Somewhere below are a line with "283,1256 276,1272 269,1268" and a later line with "70,1816 69,1822 72,1822". Output exactly those lines and all lines between them.

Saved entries
————————

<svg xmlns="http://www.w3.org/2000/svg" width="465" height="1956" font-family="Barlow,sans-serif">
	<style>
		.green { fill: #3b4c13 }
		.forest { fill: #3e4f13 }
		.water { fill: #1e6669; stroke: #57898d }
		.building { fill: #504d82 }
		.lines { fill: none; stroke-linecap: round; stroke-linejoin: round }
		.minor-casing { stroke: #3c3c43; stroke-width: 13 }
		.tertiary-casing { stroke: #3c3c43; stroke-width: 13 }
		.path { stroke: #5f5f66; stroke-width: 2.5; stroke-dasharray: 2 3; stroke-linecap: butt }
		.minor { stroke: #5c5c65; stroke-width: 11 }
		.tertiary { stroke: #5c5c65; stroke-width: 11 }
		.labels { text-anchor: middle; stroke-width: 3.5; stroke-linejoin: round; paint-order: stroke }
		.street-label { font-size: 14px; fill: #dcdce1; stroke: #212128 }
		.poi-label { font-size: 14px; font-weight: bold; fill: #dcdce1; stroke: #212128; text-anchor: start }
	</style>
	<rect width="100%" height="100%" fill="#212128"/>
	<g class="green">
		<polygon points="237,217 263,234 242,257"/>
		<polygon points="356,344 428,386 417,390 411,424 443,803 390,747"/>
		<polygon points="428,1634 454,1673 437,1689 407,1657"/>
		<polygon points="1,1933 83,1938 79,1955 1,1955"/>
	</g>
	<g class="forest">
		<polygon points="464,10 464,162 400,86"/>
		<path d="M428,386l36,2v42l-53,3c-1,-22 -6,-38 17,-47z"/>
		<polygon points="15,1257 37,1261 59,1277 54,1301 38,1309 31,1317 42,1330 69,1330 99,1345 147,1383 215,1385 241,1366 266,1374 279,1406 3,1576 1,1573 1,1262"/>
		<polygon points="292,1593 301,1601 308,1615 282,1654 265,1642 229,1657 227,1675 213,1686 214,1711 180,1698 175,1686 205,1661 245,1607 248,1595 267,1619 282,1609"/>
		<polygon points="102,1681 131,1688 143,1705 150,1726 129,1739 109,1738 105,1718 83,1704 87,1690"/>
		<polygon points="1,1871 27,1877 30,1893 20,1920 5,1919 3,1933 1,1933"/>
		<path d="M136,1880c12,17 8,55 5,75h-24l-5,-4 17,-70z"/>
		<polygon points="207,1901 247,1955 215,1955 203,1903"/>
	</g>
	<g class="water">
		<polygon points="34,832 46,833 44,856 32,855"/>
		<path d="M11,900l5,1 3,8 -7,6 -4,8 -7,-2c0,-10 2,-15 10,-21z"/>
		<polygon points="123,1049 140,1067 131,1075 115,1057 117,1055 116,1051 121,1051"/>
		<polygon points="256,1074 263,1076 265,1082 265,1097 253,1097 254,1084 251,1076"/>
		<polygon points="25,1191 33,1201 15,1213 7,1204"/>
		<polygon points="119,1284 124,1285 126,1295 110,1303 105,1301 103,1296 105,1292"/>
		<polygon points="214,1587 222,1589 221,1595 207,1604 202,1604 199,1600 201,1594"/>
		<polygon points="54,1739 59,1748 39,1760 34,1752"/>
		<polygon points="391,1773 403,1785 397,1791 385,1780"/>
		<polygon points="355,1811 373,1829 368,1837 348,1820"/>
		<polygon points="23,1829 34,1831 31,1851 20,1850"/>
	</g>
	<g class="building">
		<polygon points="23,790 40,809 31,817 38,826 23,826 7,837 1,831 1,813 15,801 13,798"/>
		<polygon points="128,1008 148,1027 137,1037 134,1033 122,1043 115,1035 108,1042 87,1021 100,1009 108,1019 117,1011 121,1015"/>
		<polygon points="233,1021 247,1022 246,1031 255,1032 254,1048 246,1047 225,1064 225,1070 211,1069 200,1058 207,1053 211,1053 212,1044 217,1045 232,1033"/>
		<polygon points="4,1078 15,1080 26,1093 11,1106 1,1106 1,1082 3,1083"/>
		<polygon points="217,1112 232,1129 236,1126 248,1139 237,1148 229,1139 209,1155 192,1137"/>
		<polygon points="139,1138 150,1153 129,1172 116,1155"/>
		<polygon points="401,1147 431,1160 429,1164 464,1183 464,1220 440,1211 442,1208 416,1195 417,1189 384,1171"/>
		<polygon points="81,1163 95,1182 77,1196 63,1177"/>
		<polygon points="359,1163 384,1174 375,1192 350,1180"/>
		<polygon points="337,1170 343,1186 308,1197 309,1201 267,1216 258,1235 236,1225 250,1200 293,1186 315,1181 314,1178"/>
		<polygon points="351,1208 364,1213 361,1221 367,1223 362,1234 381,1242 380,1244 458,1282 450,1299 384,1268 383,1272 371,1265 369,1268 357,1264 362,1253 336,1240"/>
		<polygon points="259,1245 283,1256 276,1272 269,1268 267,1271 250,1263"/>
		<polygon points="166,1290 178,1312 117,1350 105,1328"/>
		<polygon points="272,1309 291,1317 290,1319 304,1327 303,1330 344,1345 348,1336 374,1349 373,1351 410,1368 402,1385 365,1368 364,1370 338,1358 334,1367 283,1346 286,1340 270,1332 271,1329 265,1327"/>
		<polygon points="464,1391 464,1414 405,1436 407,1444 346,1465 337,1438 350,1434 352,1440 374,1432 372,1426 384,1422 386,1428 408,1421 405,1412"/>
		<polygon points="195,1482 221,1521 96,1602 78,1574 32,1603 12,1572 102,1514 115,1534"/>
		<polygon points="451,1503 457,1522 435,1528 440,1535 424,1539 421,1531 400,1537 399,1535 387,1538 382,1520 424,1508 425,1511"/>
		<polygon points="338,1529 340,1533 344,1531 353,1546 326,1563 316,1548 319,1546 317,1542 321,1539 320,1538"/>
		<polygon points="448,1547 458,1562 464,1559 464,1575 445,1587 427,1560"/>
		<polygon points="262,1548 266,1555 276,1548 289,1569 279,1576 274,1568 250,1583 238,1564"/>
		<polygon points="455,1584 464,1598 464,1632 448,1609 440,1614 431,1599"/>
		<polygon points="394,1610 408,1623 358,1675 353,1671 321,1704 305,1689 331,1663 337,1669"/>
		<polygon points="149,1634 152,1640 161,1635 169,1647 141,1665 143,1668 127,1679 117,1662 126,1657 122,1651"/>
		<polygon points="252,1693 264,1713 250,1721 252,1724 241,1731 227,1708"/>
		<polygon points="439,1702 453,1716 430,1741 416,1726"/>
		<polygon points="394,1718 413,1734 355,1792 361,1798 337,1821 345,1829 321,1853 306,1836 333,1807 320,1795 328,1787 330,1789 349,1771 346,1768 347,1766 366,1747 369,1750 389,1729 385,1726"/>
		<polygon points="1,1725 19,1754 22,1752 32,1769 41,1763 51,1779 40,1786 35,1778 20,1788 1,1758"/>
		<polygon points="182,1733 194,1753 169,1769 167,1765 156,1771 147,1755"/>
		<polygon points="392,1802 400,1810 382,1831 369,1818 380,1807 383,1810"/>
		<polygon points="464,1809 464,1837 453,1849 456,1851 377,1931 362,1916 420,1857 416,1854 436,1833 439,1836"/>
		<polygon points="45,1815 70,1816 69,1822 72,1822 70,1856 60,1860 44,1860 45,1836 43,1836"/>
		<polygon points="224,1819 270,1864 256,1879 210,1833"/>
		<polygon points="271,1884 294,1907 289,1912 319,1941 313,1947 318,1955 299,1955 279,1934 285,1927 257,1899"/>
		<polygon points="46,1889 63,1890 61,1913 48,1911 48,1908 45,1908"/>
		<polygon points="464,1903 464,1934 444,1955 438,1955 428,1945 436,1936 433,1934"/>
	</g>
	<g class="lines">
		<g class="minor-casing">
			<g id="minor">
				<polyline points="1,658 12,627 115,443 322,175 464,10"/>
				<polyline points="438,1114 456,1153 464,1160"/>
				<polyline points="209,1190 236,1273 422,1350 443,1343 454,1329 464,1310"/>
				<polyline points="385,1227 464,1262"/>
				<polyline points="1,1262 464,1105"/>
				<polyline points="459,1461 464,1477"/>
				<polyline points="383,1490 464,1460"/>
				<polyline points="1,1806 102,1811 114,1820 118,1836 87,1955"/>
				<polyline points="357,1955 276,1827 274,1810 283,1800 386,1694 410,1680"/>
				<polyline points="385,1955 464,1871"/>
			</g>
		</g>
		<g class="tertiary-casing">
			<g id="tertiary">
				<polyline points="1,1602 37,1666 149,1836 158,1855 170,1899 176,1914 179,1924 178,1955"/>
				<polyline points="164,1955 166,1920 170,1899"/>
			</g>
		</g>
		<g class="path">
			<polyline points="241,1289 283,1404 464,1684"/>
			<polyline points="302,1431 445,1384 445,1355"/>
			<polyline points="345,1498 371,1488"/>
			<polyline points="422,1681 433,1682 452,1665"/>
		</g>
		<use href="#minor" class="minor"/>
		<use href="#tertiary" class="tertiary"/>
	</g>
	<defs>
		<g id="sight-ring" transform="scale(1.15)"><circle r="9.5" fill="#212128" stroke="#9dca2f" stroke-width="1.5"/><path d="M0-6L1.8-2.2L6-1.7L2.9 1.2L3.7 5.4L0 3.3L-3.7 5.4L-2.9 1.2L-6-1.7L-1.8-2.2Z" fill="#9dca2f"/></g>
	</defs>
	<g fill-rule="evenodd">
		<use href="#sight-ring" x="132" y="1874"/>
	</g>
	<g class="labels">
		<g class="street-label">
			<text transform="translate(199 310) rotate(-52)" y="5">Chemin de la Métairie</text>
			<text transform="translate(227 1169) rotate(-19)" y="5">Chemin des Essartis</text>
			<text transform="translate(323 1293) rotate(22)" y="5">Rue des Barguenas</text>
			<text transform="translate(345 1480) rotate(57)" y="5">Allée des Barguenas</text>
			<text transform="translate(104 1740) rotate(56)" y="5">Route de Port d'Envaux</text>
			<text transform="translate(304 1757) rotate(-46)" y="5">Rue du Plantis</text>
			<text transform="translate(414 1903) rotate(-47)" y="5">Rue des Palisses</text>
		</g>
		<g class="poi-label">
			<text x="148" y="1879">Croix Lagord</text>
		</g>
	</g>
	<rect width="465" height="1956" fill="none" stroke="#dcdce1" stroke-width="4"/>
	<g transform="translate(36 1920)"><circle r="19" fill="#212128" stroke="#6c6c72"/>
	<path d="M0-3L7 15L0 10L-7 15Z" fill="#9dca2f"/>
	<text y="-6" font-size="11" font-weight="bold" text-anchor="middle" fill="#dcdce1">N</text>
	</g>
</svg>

————————

*SOLUTION TO THIS EXERCISE*
		<polygon points="259,1245 283,1256 276,1272 269,1268 267,1271 250,1263"/>
		<polygon points="166,1290 178,1312 117,1350 105,1328"/>
		<polygon points="272,1309 291,1317 290,1319 304,1327 303,1330 344,1345 348,1336 374,1349 373,1351 410,1368 402,1385 365,1368 364,1370 338,1358 334,1367 283,1346 286,1340 270,1332 271,1329 265,1327"/>
		<polygon points="464,1391 464,1414 405,1436 407,1444 346,1465 337,1438 350,1434 352,1440 374,1432 372,1426 384,1422 386,1428 408,1421 405,1412"/>
		<polygon points="195,1482 221,1521 96,1602 78,1574 32,1603 12,1572 102,1514 115,1534"/>
		<polygon points="451,1503 457,1522 435,1528 440,1535 424,1539 421,1531 400,1537 399,1535 387,1538 382,1520 424,1508 425,1511"/>
		<polygon points="338,1529 340,1533 344,1531 353,1546 326,1563 316,1548 319,1546 317,1542 321,1539 320,1538"/>
		<polygon points="448,1547 458,1562 464,1559 464,1575 445,1587 427,1560"/>
		<polygon points="262,1548 266,1555 276,1548 289,1569 279,1576 274,1568 250,1583 238,1564"/>
		<polygon points="455,1584 464,1598 464,1632 448,1609 440,1614 431,1599"/>
		<polygon points="394,1610 408,1623 358,1675 353,1671 321,1704 305,1689 331,1663 337,1669"/>
		<polygon points="149,1634 152,1640 161,1635 169,1647 141,1665 143,1668 127,1679 117,1662 126,1657 122,1651"/>
		<polygon points="252,1693 264,1713 250,1721 252,1724 241,1731 227,1708"/>
		<polygon points="439,1702 453,1716 430,1741 416,1726"/>
		<polygon points="394,1718 413,1734 355,1792 361,1798 337,1821 345,1829 321,1853 306,1836 333,1807 320,1795 328,1787 330,1789 349,1771 346,1768 347,1766 366,1747 369,1750 389,1729 385,1726"/>
		<polygon points="1,1725 19,1754 22,1752 32,1769 41,1763 51,1779 40,1786 35,1778 20,1788 1,1758"/>
		<polygon points="182,1733 194,1753 169,1769 167,1765 156,1771 147,1755"/>
		<polygon points="392,1802 400,1810 382,1831 369,1818 380,1807 383,1810"/>
		<polygon points="464,1809 464,1837 453,1849 456,1851 377,1931 362,1916 420,1857 416,1854 436,1833 439,1836"/>
		<polygon points="45,1815 70,1816 69,1822 72,1822 70,1856 60,1860 44,1860 45,1836 43,1836"/>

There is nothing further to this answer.